◆ DIRECTIVE:
Copy out the text of every item below word for word, and leave the pictures out of your answer.

◆ SUPPLIED DATA:
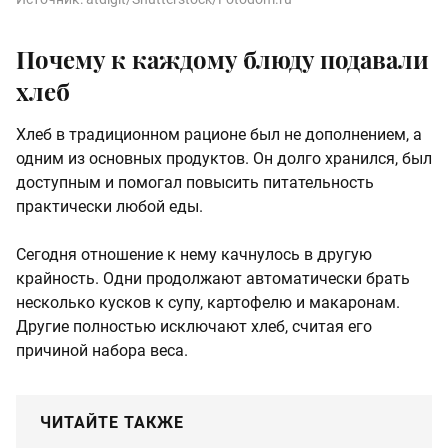
Почему к каждому блюду подавали
хлеб
Хлеб в традиционном рационе был не дополнением, а
одним из основных продуктов. Он долго хранился, был
доступным и помогал повысить питательность
практически любой еды.
Сегодня отношение к нему качнулось в другую
крайность. Одни продолжают автоматически брать
несколько кусков к супу, картофелю и макаронам.
Другие полностью исключают хлеб, считая его
причиной набора веса.
ЧИТАЙТЕ ТАКЖЕ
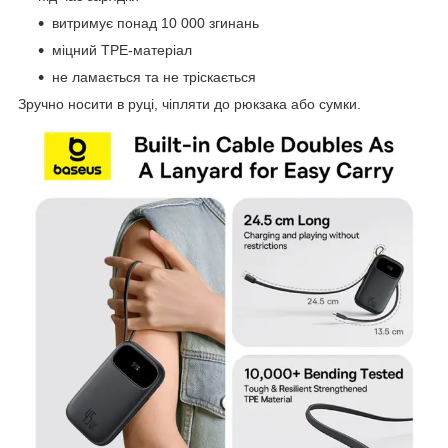
витримує понад 10 000 згинань
міцний TPE-матеріал
не ламається та не тріскається
Зручно носити в руці, чіпляти до рюкзака або сумки.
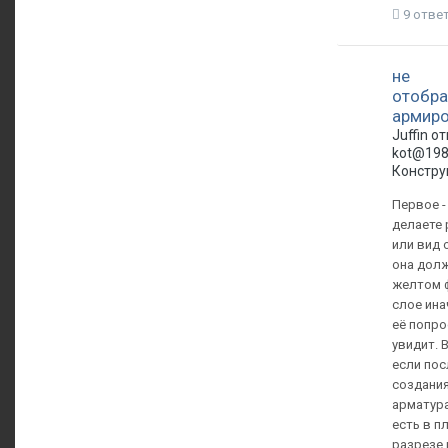
9 отве
не
отобра
армир
Juffin о
kot@198
Констру
Первое -
делаете 
или вид 
она долж
желтом 
слое инач
её попро
увидит. 
если пос
создания
арматура
есть в п
разрезе 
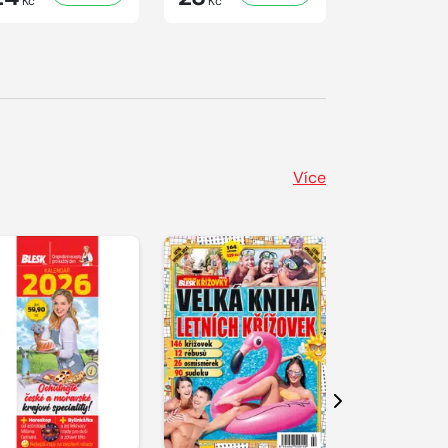
Kč
Kč
Kč
Více
Další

◆ OUTPUT BELOW:
Почему к каждому блюду подавали
хлеб
Хлеб в традиционном рационе был не дополнением, а
одним из основных продуктов. Он долго хранился, был
доступным и помогал повысить питательность
практически любой еды.
Сегодня отношение к нему качнулось в другую
крайность. Одни продолжают автоматически брать
несколько кусков к супу, картофелю и макаронам.
Другие полностью исключают хлеб, считая его
причиной набора веса.
ЧИТАЙТЕ ТАКЖЕ
витримує понад 10 000 згинань
міцний TPE-матеріал
не ламається та не тріскається
Зручно носити в руці, чіпляти до рюкзака або сумки.
9 отве
не
отобра
армир
Juffin о
kot@198
Констру
Первое -
делаете 
или вид 
она долж
желтом 
слое инач
её попро
увидит. 
если пос
создания
арматура
есть в п
разрезе 
Kč
Kč
Kč
Více
Další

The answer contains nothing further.